The two men were convicted back in May on fraud and conspiracy charges. In a three-week trial, the government presented strong evidence that Bradstreet, Campbell, and other managers conspired to artificially pump up the company's revenues both before and after its 1993 initial public offering. Goods that were supposedly sold to customers instead were secretly shipped to an outside warehouse, where they gathered dust. The defendants also allegedly resorted to forgery and an extensive coverup plot to hide the scheme from auditors, underwriters, and shareholders. One odd aspect of the case was the seemingly inexplicable involvement of Bradstreet, a Harvard MBA and former Marine fighter pilot with a pristine reputation.

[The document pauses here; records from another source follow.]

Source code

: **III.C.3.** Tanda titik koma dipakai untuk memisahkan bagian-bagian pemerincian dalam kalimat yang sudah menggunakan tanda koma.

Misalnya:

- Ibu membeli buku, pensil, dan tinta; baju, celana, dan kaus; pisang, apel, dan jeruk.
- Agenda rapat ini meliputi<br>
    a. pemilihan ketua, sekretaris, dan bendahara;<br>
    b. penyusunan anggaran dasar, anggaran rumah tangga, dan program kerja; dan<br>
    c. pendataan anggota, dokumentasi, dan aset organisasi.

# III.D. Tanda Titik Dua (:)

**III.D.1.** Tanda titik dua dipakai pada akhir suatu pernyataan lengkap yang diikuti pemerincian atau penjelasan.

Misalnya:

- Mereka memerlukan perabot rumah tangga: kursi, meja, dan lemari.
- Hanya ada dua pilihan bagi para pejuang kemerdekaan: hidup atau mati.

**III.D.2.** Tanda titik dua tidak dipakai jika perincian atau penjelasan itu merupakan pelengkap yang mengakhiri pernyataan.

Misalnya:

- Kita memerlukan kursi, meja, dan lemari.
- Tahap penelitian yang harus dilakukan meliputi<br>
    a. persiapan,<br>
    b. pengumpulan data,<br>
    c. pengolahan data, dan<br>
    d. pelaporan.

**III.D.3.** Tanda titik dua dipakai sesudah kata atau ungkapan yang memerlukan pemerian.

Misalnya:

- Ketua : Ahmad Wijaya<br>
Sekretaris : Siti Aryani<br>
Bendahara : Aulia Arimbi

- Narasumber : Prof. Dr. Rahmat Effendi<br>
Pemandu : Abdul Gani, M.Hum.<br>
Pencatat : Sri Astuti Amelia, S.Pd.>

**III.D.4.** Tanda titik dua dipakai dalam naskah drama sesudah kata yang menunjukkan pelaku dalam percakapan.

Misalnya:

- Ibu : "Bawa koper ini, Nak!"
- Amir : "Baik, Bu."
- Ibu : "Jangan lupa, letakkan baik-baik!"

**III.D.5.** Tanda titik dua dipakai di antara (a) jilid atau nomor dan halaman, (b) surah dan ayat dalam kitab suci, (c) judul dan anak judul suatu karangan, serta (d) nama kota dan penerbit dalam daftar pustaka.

The case also was notable because, according to prosecutors, it was the first ever in which executives of a public company were convicted of criminal charges for accounting fraud relating to posting of phony revenues. Normally, the government pursues those accused of securities fraud using civil means, such as enforcement action by the Securities & Exchange Commission.
But federal prosecutors in Boston sought criminal sanctions in the Kurzweil case for two reasons: First, because they had an unusually strong case bolstered by the testimony of a top Kurzweil manager who was cooperating with authorities. Second, because they wanted to send a strong deterrent message to other potential wrongdoers.
Judge Richard G. Stearns noted the government's desire for deterrence but said both defendants had suffered a considerable amount already. Both are financially ruined and have been barred from serving as an officer or director of a public company. Although federal sentencing guidelines called for the defendants to receive stiffer sentences -- a minimum of 51 months for Bradstreet and 33 months for Campbell -- Stearns clearly was looking for a way to wiggle out of the sentencing straightjacket imposed by Congress.
He noted the defendants' otherwise exemplary past behavior and said he believed their crimes resulted not from personal greed but out of a misguided dedication to the interests of the company. He agreed to recommend that they serve their sentences at a minimum-security federal prison.
Even so, the sentences are hardly a slap on the wrist. They establish an important precedent: The government is prepared to be tough on securities fraud.